The lines from the start of the data through the line with "560 394 6481.3" are to be returned verbatim; all later lines are to be omitted.
START Provided records
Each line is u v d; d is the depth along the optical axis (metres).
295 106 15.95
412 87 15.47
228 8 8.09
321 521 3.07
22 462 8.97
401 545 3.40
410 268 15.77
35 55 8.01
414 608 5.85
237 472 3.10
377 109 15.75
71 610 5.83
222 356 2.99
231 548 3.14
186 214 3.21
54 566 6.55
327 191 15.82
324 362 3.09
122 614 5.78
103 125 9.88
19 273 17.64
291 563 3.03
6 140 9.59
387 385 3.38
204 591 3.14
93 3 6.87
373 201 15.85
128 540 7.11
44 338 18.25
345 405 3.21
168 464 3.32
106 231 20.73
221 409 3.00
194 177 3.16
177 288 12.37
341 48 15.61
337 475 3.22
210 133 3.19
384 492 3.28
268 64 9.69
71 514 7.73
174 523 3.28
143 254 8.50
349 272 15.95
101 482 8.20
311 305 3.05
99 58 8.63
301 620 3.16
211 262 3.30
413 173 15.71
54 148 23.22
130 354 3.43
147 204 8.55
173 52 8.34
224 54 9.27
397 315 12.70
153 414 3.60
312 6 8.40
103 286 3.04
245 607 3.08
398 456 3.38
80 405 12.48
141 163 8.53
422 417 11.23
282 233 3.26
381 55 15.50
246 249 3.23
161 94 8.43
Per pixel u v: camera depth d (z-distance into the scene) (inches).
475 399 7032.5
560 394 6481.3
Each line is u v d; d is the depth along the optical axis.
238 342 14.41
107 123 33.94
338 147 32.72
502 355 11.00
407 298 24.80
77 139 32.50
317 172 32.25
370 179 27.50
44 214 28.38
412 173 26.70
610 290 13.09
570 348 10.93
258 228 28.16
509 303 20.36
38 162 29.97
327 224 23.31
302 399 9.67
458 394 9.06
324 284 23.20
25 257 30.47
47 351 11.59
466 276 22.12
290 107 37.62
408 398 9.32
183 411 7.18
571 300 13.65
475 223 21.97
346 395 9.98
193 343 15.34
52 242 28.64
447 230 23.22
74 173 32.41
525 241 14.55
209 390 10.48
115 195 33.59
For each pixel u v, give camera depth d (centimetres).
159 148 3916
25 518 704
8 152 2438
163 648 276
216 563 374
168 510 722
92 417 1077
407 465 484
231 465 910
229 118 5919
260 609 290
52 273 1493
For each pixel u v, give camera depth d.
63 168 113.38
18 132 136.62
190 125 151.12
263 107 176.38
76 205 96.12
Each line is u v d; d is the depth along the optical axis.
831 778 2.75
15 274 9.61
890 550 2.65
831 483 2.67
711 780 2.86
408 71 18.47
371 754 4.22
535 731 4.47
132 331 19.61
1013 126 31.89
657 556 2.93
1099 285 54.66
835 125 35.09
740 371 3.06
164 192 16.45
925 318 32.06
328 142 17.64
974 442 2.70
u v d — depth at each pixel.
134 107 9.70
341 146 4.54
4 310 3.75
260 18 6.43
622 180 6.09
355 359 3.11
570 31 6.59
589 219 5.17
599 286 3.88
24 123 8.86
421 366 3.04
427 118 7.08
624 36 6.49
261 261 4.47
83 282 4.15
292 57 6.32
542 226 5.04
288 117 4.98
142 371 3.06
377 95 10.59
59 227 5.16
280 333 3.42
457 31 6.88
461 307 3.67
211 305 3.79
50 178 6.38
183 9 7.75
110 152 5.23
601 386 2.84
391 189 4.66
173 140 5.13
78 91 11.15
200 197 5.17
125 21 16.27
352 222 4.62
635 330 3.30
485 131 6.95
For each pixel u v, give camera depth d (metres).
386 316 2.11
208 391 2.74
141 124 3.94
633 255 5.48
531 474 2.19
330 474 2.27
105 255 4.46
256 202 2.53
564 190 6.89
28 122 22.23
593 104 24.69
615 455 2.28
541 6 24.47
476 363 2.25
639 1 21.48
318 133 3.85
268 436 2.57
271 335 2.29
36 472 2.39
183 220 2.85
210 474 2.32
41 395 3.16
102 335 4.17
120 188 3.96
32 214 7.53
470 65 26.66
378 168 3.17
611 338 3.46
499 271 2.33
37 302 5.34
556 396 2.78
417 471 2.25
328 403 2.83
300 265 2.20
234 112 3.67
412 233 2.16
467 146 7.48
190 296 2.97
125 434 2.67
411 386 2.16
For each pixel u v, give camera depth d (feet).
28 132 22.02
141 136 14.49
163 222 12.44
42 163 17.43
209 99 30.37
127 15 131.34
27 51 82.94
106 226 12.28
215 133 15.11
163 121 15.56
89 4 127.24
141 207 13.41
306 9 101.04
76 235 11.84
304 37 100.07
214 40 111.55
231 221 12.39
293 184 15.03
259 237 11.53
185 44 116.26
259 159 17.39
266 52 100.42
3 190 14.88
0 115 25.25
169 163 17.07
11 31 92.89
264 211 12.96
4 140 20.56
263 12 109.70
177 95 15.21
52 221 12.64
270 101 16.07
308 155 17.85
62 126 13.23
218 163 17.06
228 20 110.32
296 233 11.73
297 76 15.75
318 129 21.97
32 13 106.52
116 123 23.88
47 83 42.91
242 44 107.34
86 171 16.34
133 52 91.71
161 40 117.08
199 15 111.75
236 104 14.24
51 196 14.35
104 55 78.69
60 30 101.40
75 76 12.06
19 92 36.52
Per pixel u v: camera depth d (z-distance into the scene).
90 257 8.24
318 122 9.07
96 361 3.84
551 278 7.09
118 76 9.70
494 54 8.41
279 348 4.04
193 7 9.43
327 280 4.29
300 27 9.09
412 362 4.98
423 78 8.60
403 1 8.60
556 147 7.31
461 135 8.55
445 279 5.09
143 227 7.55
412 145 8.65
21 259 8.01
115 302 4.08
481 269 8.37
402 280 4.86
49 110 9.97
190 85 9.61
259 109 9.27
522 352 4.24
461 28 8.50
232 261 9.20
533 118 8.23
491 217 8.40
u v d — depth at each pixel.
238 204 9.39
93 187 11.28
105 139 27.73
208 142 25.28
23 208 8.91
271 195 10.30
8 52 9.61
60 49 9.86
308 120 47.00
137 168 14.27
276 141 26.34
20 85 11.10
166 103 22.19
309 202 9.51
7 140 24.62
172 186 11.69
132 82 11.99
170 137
END Provided records
◆ **Exercise solution**:
Each line is u v d; d is the depth along the optical axis (metres).
295 106 15.95
412 87 15.47
228 8 8.09
321 521 3.07
22 462 8.97
401 545 3.40
410 268 15.77
35 55 8.01
414 608 5.85
237 472 3.10
377 109 15.75
71 610 5.83
222 356 2.99
231 548 3.14
186 214 3.21
54 566 6.55
327 191 15.82
324 362 3.09
122 614 5.78
103 125 9.88
19 273 17.64
291 563 3.03
6 140 9.59
387 385 3.38
204 591 3.14
93 3 6.87
373 201 15.85
128 540 7.11
44 338 18.25
345 405 3.21
168 464 3.32
106 231 20.73
221 409 3.00
194 177 3.16
177 288 12.37
341 48 15.61
337 475 3.22
210 133 3.19
384 492 3.28
268 64 9.69
71 514 7.73
174 523 3.28
143 254 8.50
349 272 15.95
101 482 8.20
311 305 3.05
99 58 8.63
301 620 3.16
211 262 3.30
413 173 15.71
54 148 23.22
130 354 3.43
147 204 8.55
173 52 8.34
224 54 9.27
397 315 12.70
153 414 3.60
312 6 8.40
103 286 3.04
245 607 3.08
398 456 3.38
80 405 12.48
141 163 8.53
422 417 11.23
282 233 3.26
381 55 15.50
246 249 3.23
161 94 8.43
Per pixel u v: camera depth d (z-distance into the scene) (inches).
475 399 7032.5
560 394 6481.3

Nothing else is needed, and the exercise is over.